Articles
3 April 2019

Italy: Conflicting signals from manufacturing and services confidence indicators

Notwithstanding a positive surprise in the services purchasing managers index (PMI), we maintain our forecast of a -0.1% quarter on quarter GDP contraction in 1Q19, but the risk of a flat reading has now gone up

The last batch of confidence indicators, completed today by the service sector PMI, gives a mixed picture for the Italian economy over the course of 1Q19.

Poor confidence persists in manufacturing sector

On the manufacturing front the situation is still negative, likely reflecting the lingering problems related to the unresolved trade dispute between the US, China and Europe, to which the car manufacturing Italian supply chain is clearly exposed. In March both the manufacturing business confidence and the relevant PMI continued contracting, driven by a deterioration in order books. Both indicators reported an improvement in the consumer goods component and a softening in the intermediate and investment goods components. According to the PMI report, a softer manufacturing activity was accompanied by a marginal decline in employment; this might possibly suggest that businesses have not yet drawn their conclusion on whether the current soft patch is here to stay or not.
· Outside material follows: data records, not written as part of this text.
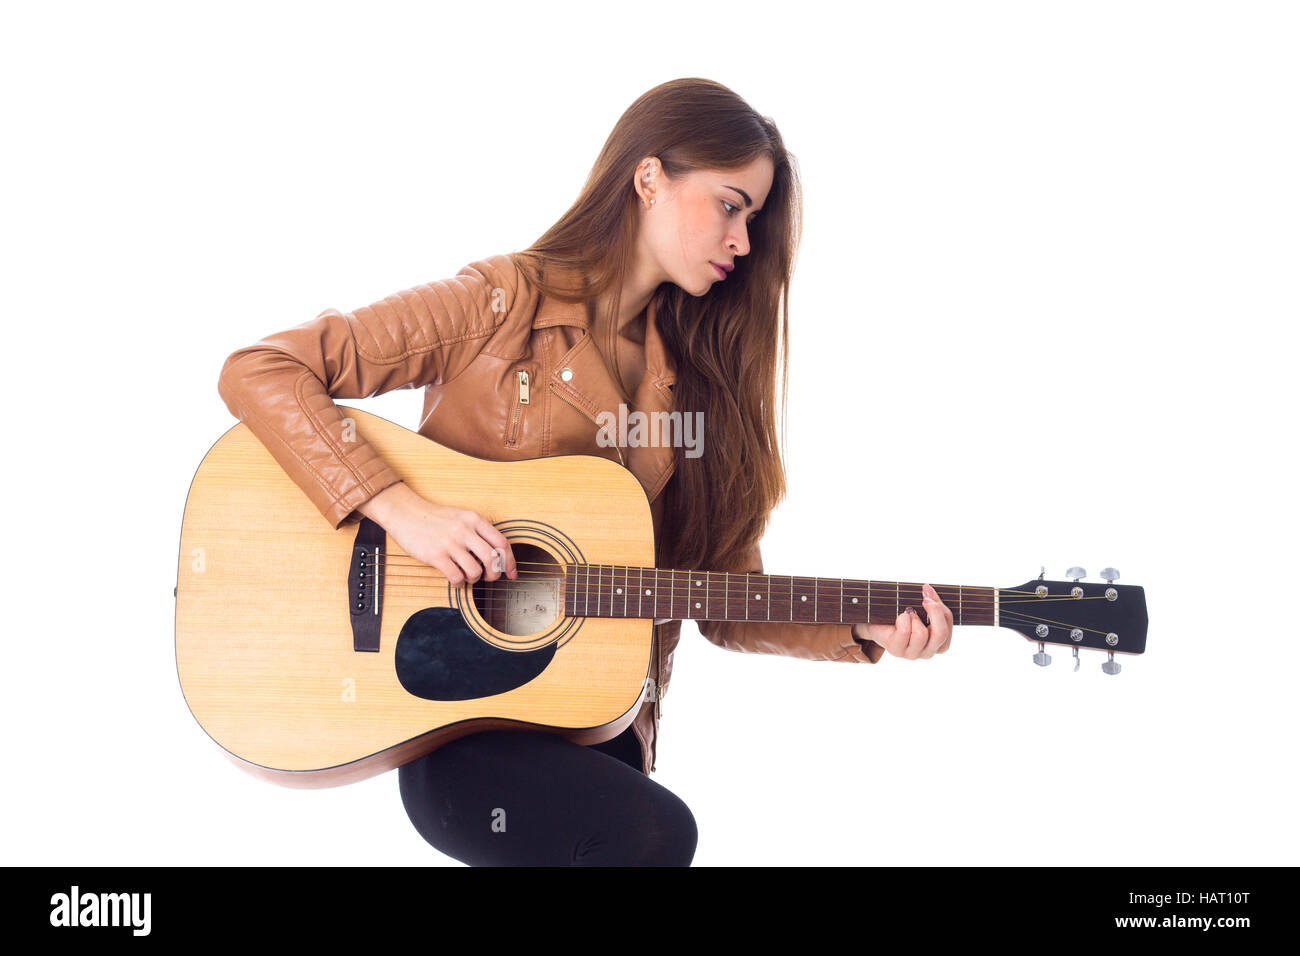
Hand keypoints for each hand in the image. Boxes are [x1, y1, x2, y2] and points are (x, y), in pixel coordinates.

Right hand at [358, 482, 516, 585]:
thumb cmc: (435, 518)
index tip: (512, 573)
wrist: (406, 513)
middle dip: (494, 574)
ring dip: (473, 579)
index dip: (511, 562)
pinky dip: (458, 582)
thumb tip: (497, 555)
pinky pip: (456, 577)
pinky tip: (454, 577)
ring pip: (475, 572)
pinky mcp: (436, 555)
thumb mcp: (461, 517)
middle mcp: (465, 530)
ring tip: (465, 574)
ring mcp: (450, 543)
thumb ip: (479, 532)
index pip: (502, 543)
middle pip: (493, 560)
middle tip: (488, 578)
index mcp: (474, 519)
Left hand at [851, 583, 952, 659]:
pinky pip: (904, 633)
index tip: (928, 593)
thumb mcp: (922, 608)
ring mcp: (912, 654)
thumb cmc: (903, 615)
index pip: (948, 627)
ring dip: (914, 617)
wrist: (878, 622)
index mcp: (939, 644)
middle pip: (940, 633)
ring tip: (907, 613)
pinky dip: (902, 620)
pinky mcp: (897, 650)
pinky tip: (899, 618)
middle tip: (924, 599)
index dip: (941, 608)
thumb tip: (928, 589)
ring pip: (921, 634)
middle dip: (934, 612)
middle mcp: (928, 652)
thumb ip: (931, 601)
Positive surprise in March service sector PMI

If a continuation of manufacturing weakness was well on the cards, the rebound in services confidence instead was a welcome surprise. This was particularly marked in the service PMI, as its March 53.1 reading (was 50.4 in February) was the highest since September 2018. Unlike in the manufacturing case, the domestic order component proved particularly strong for services, reportedly inducing some fresh hiring. Istat’s service sector confidence data, released a few days ago, had already provided qualitatively similar indications, but showed that the rebound, less marked, was concentrated in transport and stocking services and only marginally in tourism services.
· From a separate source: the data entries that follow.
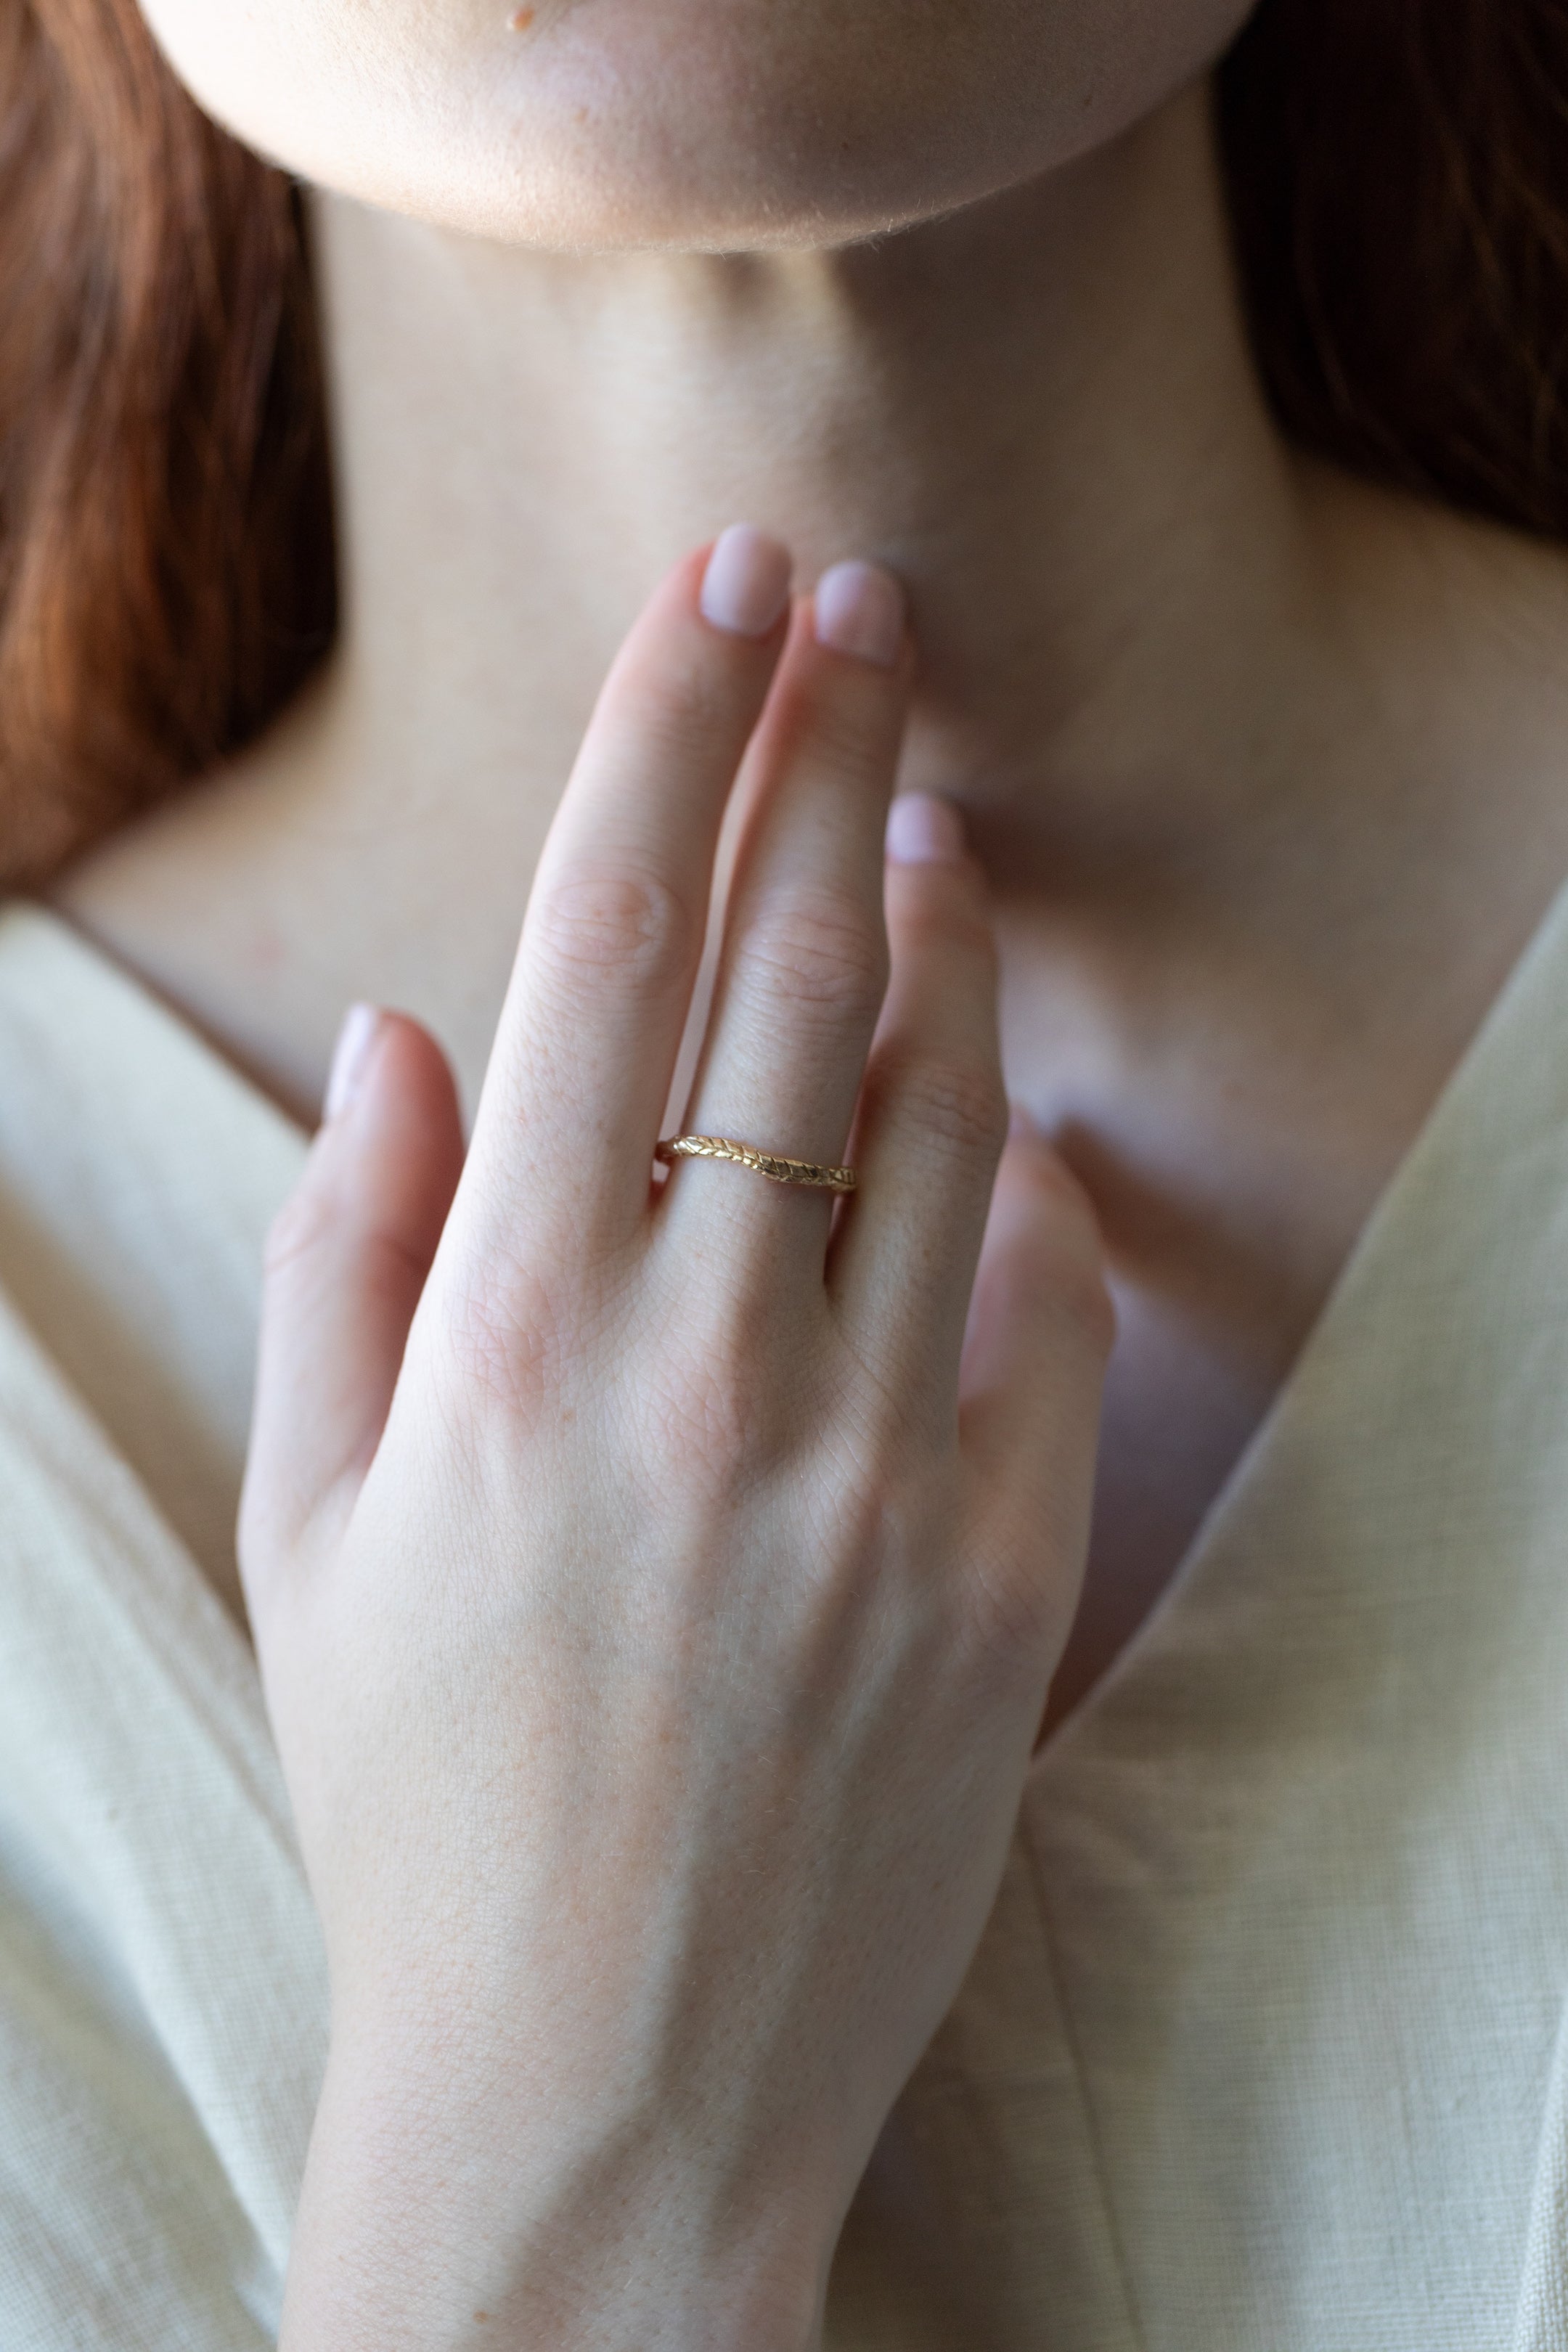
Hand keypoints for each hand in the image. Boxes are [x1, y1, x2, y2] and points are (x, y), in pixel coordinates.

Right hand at [240, 529, 1111, 2350]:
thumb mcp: (311, 1531)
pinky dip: (1027, 1177)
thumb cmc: (419, 1797)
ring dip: (939, 937)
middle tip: (870, 607)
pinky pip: (1039, 1308)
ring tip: (931, 812)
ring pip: (942, 1113)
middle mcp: (702, 1368)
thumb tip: (407, 1039)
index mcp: (509, 1339)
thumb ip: (350, 1258)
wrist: (602, 2088)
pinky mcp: (997, 1571)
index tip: (727, 588)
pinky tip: (1007, 1101)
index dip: (671, 738)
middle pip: (793, 979)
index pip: (604, 951)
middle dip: (833, 754)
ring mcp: (873, 1467)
A marginal 0.1% GDP contraction in 1Q19 is our base case, but chances of a flat reading have increased

The dichotomy between the manufacturing and the service sectors dynamics depicted above confirms that the soft patch puzzle of the Italian economy is yet unresolved. According to our calculations, the composite PMI for 1Q19 is still consistent with another marginal 0.1% QoQ contraction of GDP, which remains our base case. However, after the publication of the March 2019 services PMI release, chances of a flat reading have clearly gone up. Possible positive surprises with respect to our base case might come from an eventual normalisation of the inventory component (the main driver of the 4Q18 contraction) and, less likely, from private consumption. In fact, over the first quarter, households might have still benefited from a delayed impact on employment of the 2H18 economic slowdown, at a time when headline inflation is failing to pick up. This was partially confirmed by Istat employment data for January and February.

Still in for a flat 2019, as the Italian government seems ready to launch investment-friendly new measures

Looking further ahead, we still anticipate that the implementation of the measures foreseen in the 2019 budget and, more relevantly, an improvement in the international geopolitical backdrop might help to restore a very mild growth path for the Italian economy. Possibly pressed by the upcoming European elections, the Italian government now seems more aware that a serious (lack of) growth issue is building. In order to add some growth boost, the government is preparing to launch a pro-investment decree, which might help to propel growth over 2H19.

All in all, we confirm our forecast for flat average GDP growth for 2019.